▶ **What to produce**
Please find every line in the entries below that contains the string "wrist", and copy it.

-- Exercise materials follows --

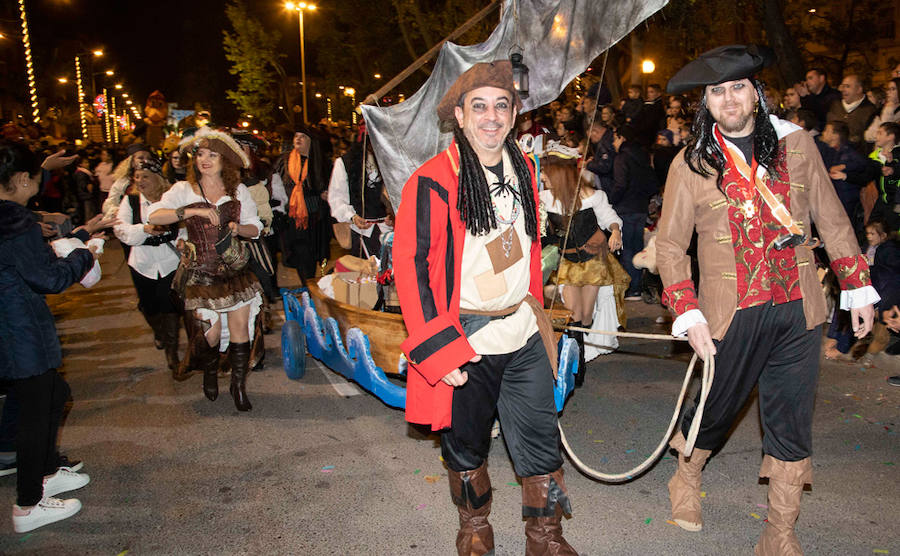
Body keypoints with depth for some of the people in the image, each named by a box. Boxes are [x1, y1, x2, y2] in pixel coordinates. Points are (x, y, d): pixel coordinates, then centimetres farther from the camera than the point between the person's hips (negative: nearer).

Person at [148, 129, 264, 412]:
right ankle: (210, 373, 30)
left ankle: (239, 384, 15)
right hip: (201, 272, -2)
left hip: (235, 269, 2)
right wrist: (193, 211, -24)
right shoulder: (184, 190, 2)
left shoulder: (238, 190, 8)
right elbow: (154, 215, -14)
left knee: (240, 326, -2)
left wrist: (237, 227, -12)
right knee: (210, 330, -3)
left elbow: (255, 228, 9)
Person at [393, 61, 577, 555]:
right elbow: (408, 264, -14)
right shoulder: (432, 181, -13)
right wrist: (437, 347, -17)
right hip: (465, 339, -4)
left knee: (541, 438, 8)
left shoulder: (523, 170, 7)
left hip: (523, 332, 5)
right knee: (465, 441, 14)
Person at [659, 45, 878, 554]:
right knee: (718, 408, 12)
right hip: (732, 315, -2)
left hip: (798, 311, 2)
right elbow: (670, 245, 1)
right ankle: (687, 479, 42)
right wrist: (689, 314, -8)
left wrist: (859, 287, 9)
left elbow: (832, 220, 11)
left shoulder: (797, 144, 4)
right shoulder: (691, 164, -2)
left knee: (793, 425, 8)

-- Exercise materials concluded --

▶ **Response to the exercise**
right wrist: (193, 211, -24)
left wrist: (237, 227, -12)
right wrist: (437, 347, -17)
right wrist: (689, 314, -8)
left wrist: (859, 287, 9)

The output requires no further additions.